J’ignore si vous avez lu Les mille et une nuits (traduction exacte de l’arabe Alf lailah oua lailah) ; et si oui, dans quelle édition. La pire de toutes est celle qu’on doit à Antoine Galland, la première qui fut faite en français. Il vivait sous Louis XIV, et a publié sa traduction entre 1704 et 1717, dans le style précieux de l’époque, donc terriblement convenable – en fait, il avait écrit lui-même certains contes, ceux des aventures de Sindbad le marin, d’Aladdin et d’Ali Baba. Pour tout dire, il ne connaissait rien au monde arabo-musulman. Hélas, pendant longtemps, son travail a été le seul qui permette aux Français de lire ces contes... et c’est la première version que j’ai pu lire.
Heureusement, aujourd’hui, il en existe bien d’autres. J’ai lu ensuite, dans la collection Bouquins, celle de Joseph-Charles Mardrus, qui publia entre 1899 et 1904. Elle est plus fidèle à l’esprit des contes d’origine, mais on la critique également beaucoup, car elle en rajoute abondamment dans l’orientalisme de bazar. Elle est en tout cas bien plus érotique que celle de Galland, et ne mâche pas ses mots, puisqu’on y déniche celui qui a servi de prétexte pour virer Didier Porte de France Inter.

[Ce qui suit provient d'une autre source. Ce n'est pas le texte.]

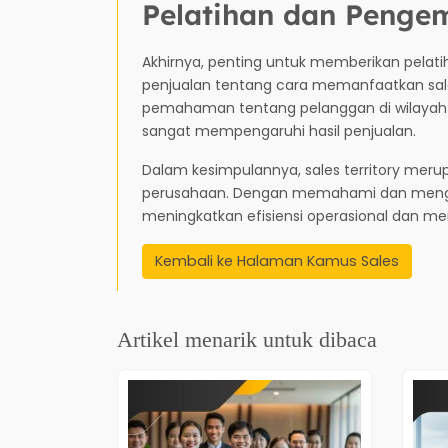
Pelatihan dan Peng
Akhirnya, penting untuk memberikan pel
penjualan tentang cara memanfaatkan sales
pemahaman tentang pelanggan di wilayah 
sangat mempengaruhi hasil penjualan.
Dalam kesimpulannya, sales territory meru
perusahaan. Dengan memahami dan mengelo
meningkatkan efisiensi operasional dan men
Kembali ke Halaman Kamus Sales
Artikel menarik untuk dibaca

Ne m’obligez pas à préciser.
Il semble que la traduction de René Khawam, la dernière (années 1980), et la meilleure car l’auteur est un vrai connaisseur du monde dont il parle, soit à préférer. Mais celle-ci, je ne l’ai pas encore lue. Ça viendra. (Oui, le croiriez-vous, il existe des livres que je n’ai PAS lus. Stupéfiant !)

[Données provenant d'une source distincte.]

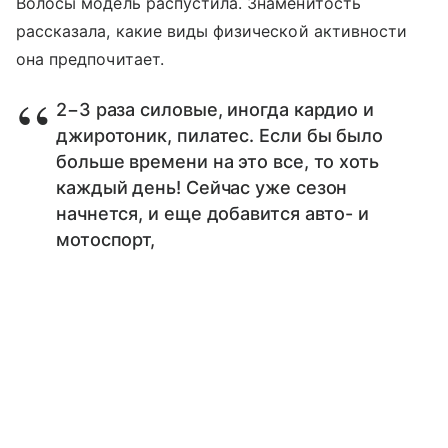
Волосы модель распустила. Знаменитость
рассказала, какие виды физической активности
она предпочитает.
2−3 раза силовые, иногда кардио и
джиротоник, пилатес. Если бы было
больше времени на это все, то хоть
каждый день! Сейчас уже сезон
начнется, и еще добавится авто- и
мотоспорт,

Deux remarques en passant. D’une part, ne prenez pas au sérieux le film de Pasolini qui porte le même titre : les histoires qu’il raconte n’ont AUCUN rapport avec les contes d’origine, il a tout inventé, en y mêlant une forte dose d’homosexualité. D’autre part, au Caire dans les années 90, le livre a été interdit ! Plus tard, en 2010, d’autres islamistes, qui s’intitulaient « Avocats sans frontières » (sic), attaquèrent une nouvelle édition et demandèrent son interdiction et la poursuite de ses éditeurs. Ce doit être rassurant, d’être défendu par de tels avocats. Comme disait à peu près le « procureur » Desproges au Tribunal des Flagrants Délires, « Je ne vous demande pas la condamnation de l’accusé, son avocat s’en chargera lui-même ».